Après les ouvriers chinois, au printemps, puis du Bangladesh, au début de l’été, ce sont les travailleurs du Cambodge qui se révoltent contre les bas salaires. Jeudi 16 septembre, quelque 200 000 travailleurs du textile – des femmes pour la plupart – ont suspendu leur mouvement après trois jours de grève, à Phnom Penh et en province. A l’origine de ce débrayage massif : la maigre revalorisation du salaire minimum pour les ouvriers de l’industrie du vêtement et de la chaussure, passé en juillet de 50 à 61 dollars par mois (47,5 euros). Cette faible hausse, décidée par le gouvernement et les industriels cambodgiens, qui redoutent la concurrence des pays voisins - Vietnam, Indonésie, Bangladesh -, a indigné les syndicats, qui exigent 93 dollars par mois.
Le mouvement, qui s’est déroulé dans le calme, devait se terminer samedi, mais les grévistes ont menacé de le prolonger pendant un mois si leurs revendications n’étaient pas satisfaites. « Nous ne demandons pas un salaire minimum, mais le minimum vital », martèlent ainsi Ath Thorn et Kong Athit, les deux chefs de file de la Confédération cambodgienne du travail.

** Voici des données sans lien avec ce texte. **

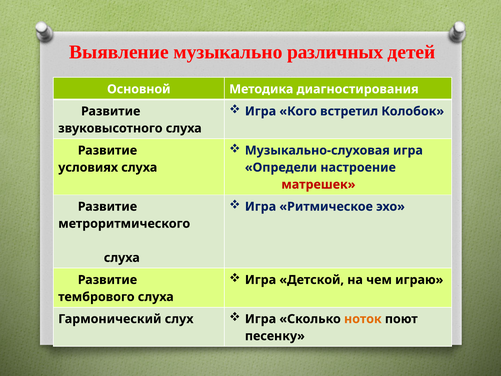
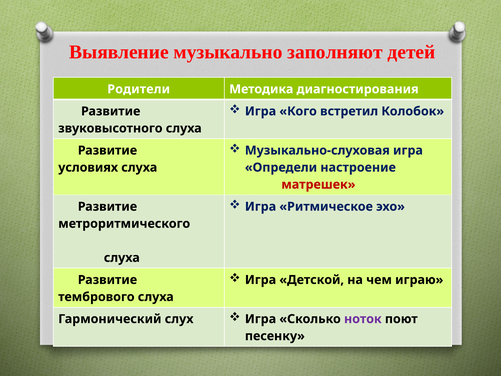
различных: различных -> заполняют
Основной: Основной -> Родители
ноток colour: orange -> purple
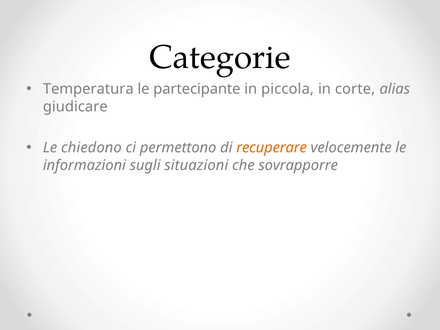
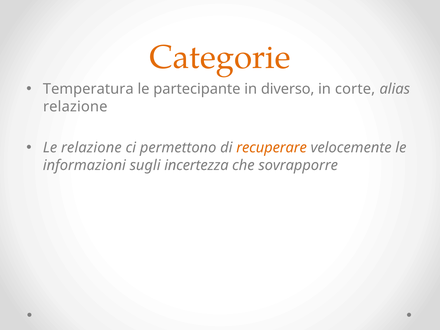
Categorie colour: black -> orange
piccola: piccola -> diverso
giudicare at (75, 107): giudicare -> relazione
Le chiedono: chiedono -> relazione
situazioni: situazioni -> incertezza
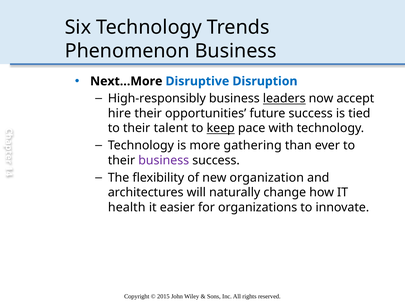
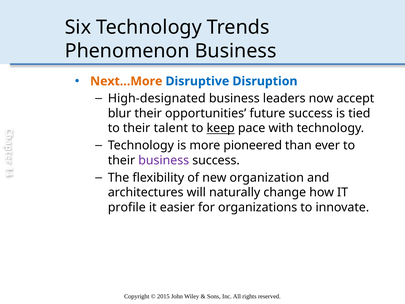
Next…More colour: black -> orange
High-responsibly: High-responsibly -> High-designated
leaders underline: present -> none
hire: hire -> blur
gathering: gathering -> pioneered
health: health -> profile
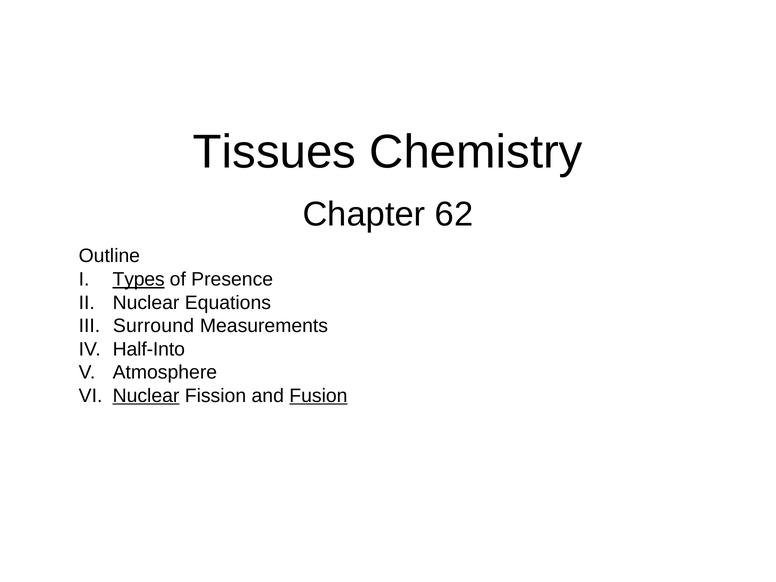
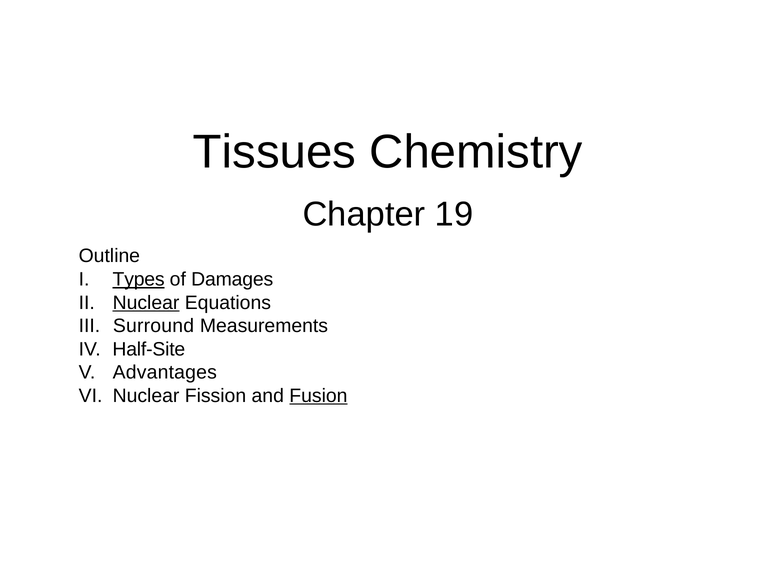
62: 62 -> 19
Presence: Presence -> Damages
Nuclear at (146, 303) underline: none -> present
Half-Into: Half-Into -> Half-Site
Atmosphere: Atmosphere -> Advantages
Nuclear at (146, 396) underline: present -> none
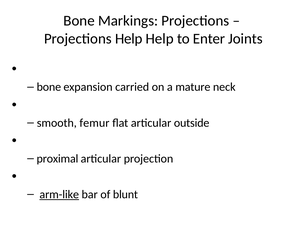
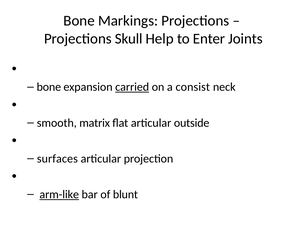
Projections Help: Help -> Skull
carried underline: none -> present
mature: mature -> consist
femur: femur -> matrix
proximal: proximal -> surfaces
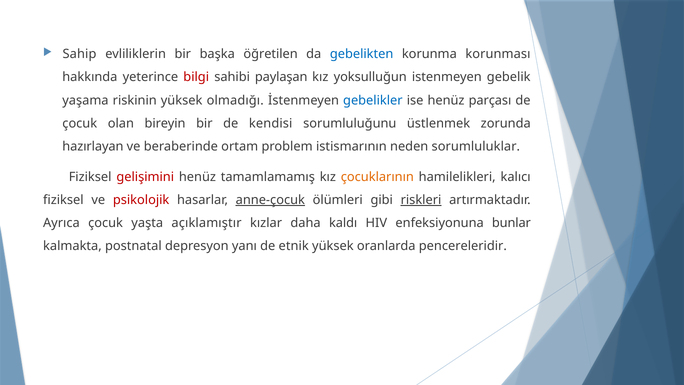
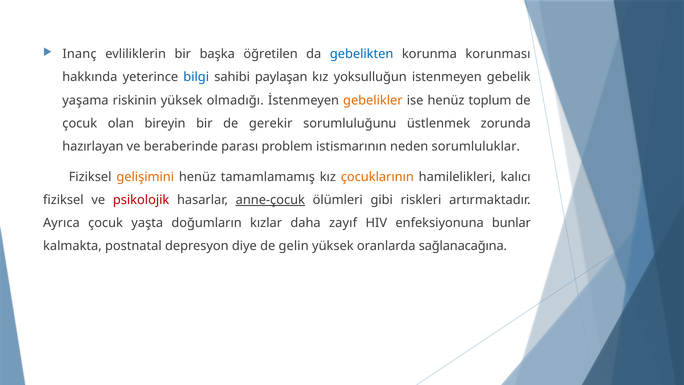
Sahip: Sahip -> Inanç
bilgi colour: red -> blue
gebelikler colour: blue -> orange
parçası: parçası -> toplum
kendisi: kendisi -> gerekir
ortam: ortam -> parası
gelişimini colour: red -> orange
riskleri underline: present -> none
açıklamıştır: açıklamıştır -> doğumların
kaldı: kaldı -> zayıf
yanı: yanı -> diye
etnik: etnik -> gelin
pencereleridir: pencereleridir -> sağlanacağına
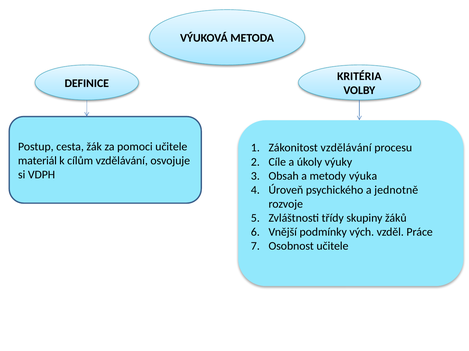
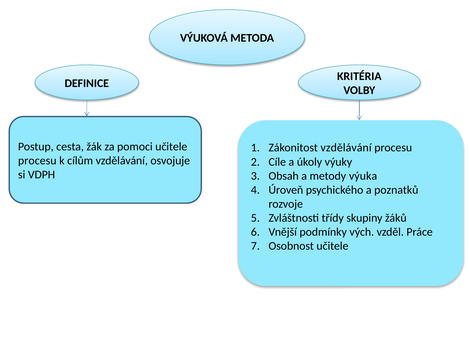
materiál at (37, 161): materiál -> procesu
jednotně: jednotně -> poznatků
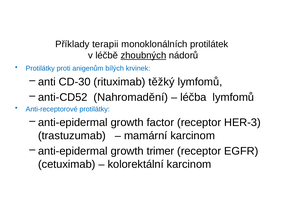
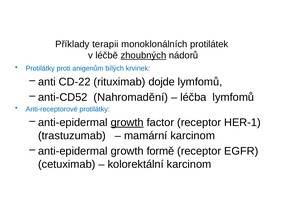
CD-30: CD-30 -> CD-22
těžký: těžký -> dojde
growth at (127, 123) underline: none -> present
HER-3: HER-3 -> HER-1
trimer: trimer -> formě
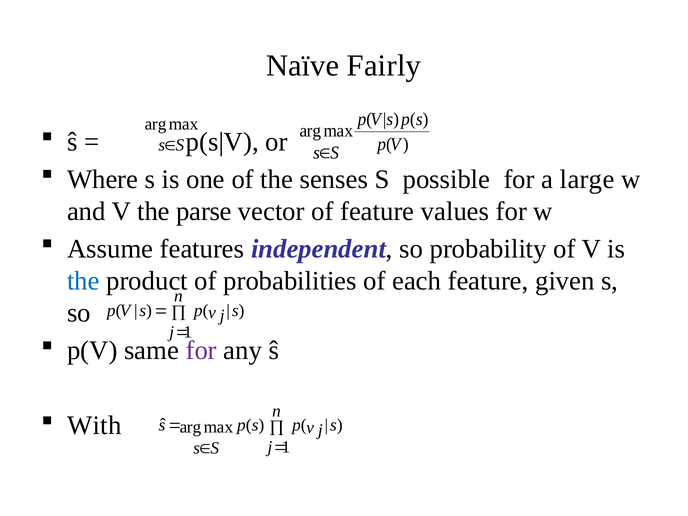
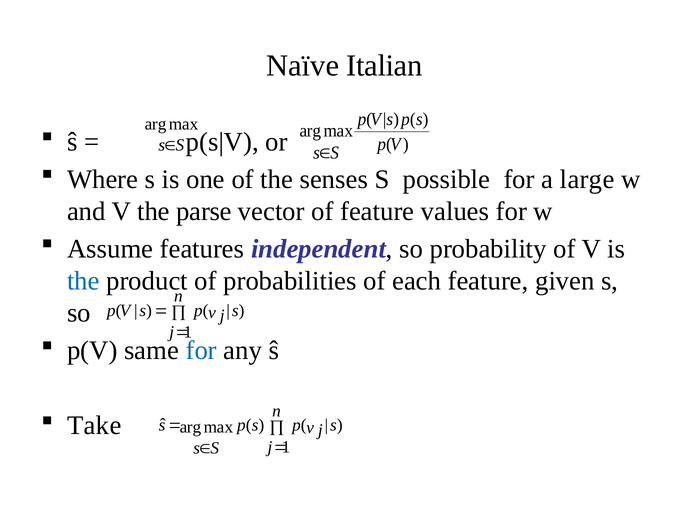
Fairly: Fairly -> Italian
for at (201, 351) colour: purple -> blue
With: With -> Take
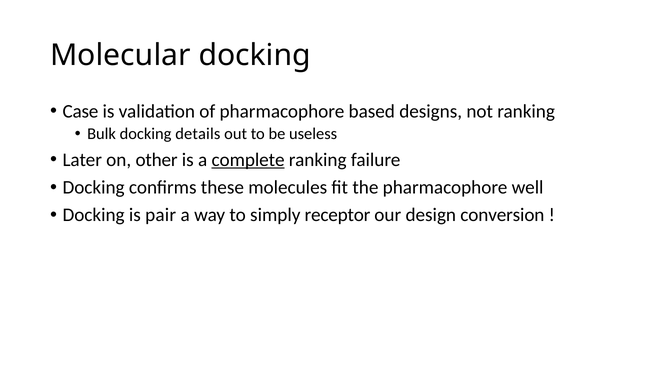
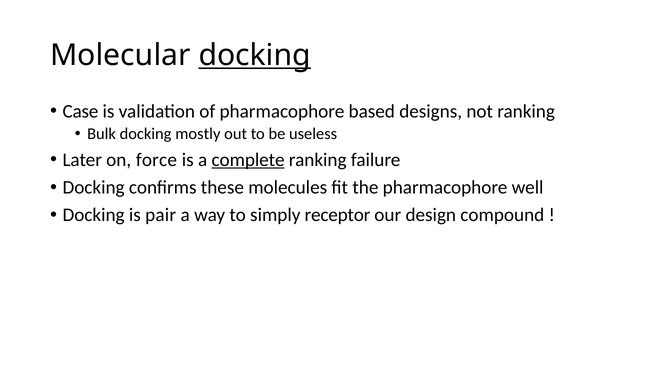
docking at (255, 55) underline: none -> present
details: details -> mostly
other: other -> force
conversion: conversion -> compound
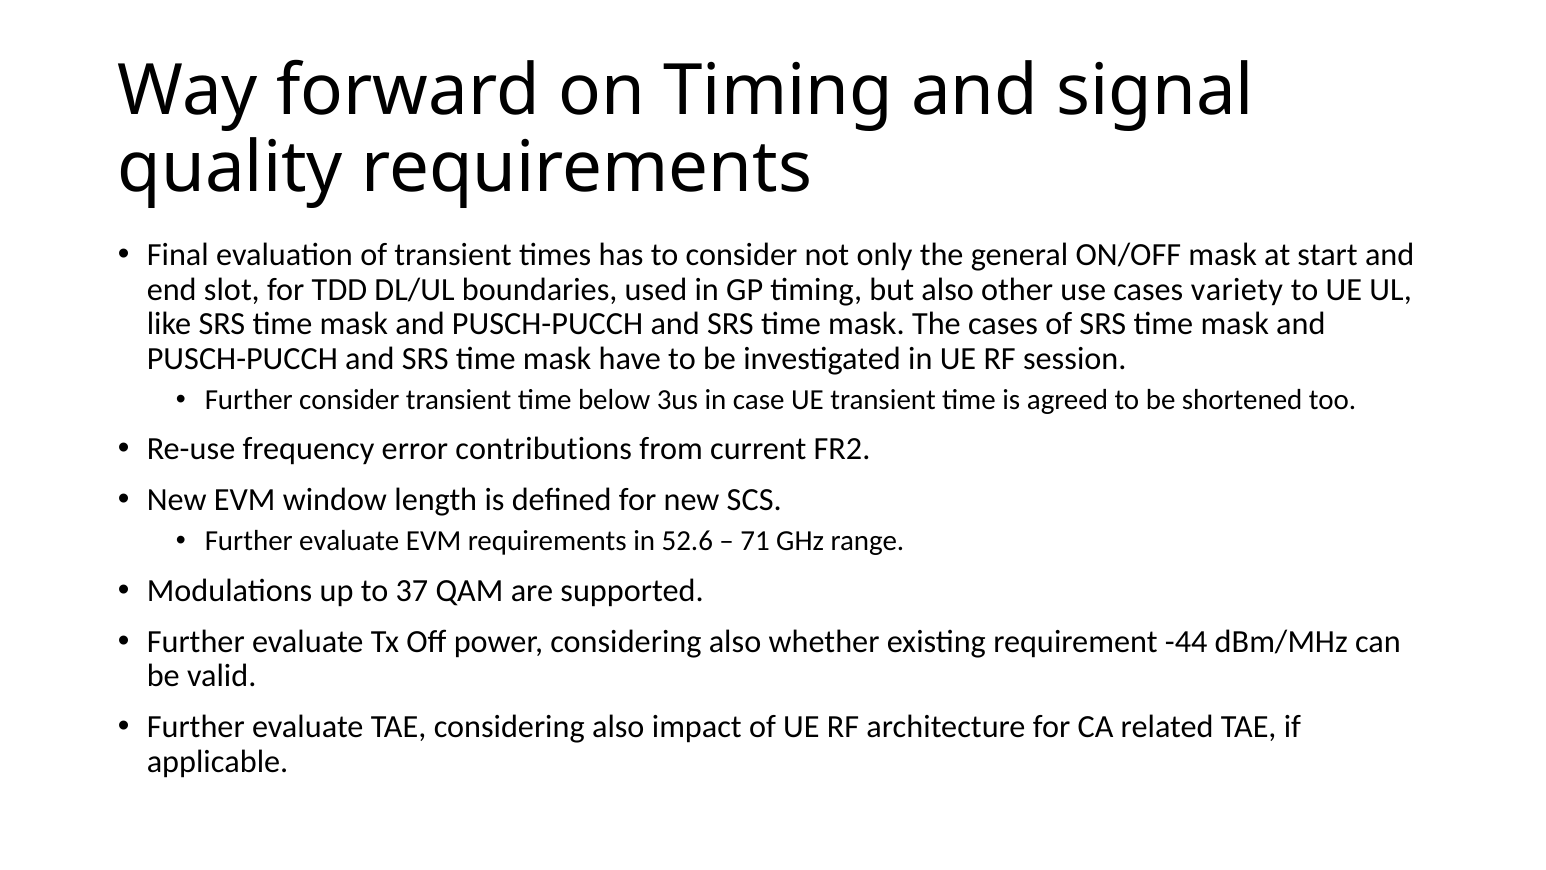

Leurs revendications font écho aux conclusions d’une étude publiée en février 2009 à Phnom Penh par un économiste réputé, Kang Chandararot, directeur de l’Institut cambodgien du développement. « Ce sont les heures supplémentaires qui permettent aux ouvriers du textile de s’en sortir. Sans elles, les travailleurs ne pourraient pas avoir un niveau de vie basique. Leur survie est donc étroitement dépendante de la situation économique », expliquait M. Chandararot. Il en concluait que, pour être viable, le salaire minimum devait être relevé à 90 dollars.
Or le Cambodge a été durement affecté par la crise internationale de 2008. Les exportations de textile vers les Etats-Unis et l’Union européenne, principaux clients du royaume, ont chuté de 23 % en 2009. Plus de 90 usines, souvent aux mains de propriétaires chinois ou taïwanais, ont fermé leurs portes, jetant au chômage quelque 60 000 ouvriers (sur les 345 000 que compte ce secteur). Si les six premiers mois de 2010 montrent des signes de reprise (+ 7 % d’exportations), on est loin du niveau d’il y a trois ans. Les heures supplémentaires, surtout, n’ont pas été rétablies. D’où la participation massive au mouvement de grève de ces derniers jours.
En juin, le Bangladesh avait été secoué par une révolte comparable, les ouvriers du textile rejetant les 32 euros de salaire mensuel qui leur avaient été consentis (contre 19 jusque-là). Un peu plus tôt, en Chine, ce sont les salariés de Foxconn et de Honda qui s’étaient insurgés, déclenchant un mouvement qui ne devait cesser qu’avec des hausses de salaire de 30 % à 60 %.
« Pression générale »
« On ne peut pas parler de contagion d’un pays à l’autre. A la fin de 2007, il y avait déjà eu des revendications salariales au Cambodge. Si elles reprennent aujourd’hui, après deux ans de calme relatif, c’est parce que le plus dur de la crise est passé et que les exportations ont repris », souligne Jean-Raphaël Chaponnière, économiste à l’Agence française de développement (AFD).
Une opinion que partage François-Marie Grau, secrétaire général de la Fédération du prêt-à-porter féminin, à Paris. « Ce qui se passe au Cambodge est symptomatique d’une pression générale à la hausse sur les prix de fabrication dans toute l’Asie. Comme cette zone connaît une forte croissance, les ouvriers font pression sur leurs employeurs », remarque-t-il. Pour lui, le consommateur français ou européen ne va pas souffrir de rupture de stocks. En revanche, il doit s’attendre à une hausse des prix de l’habillement. D’autant, prévoit M. Grau, que le mouvement de protestation observé en Chine, au Bangladesh et maintenant au Cambodge, a quelques chances de s’étendre à d’autres pays asiatiques.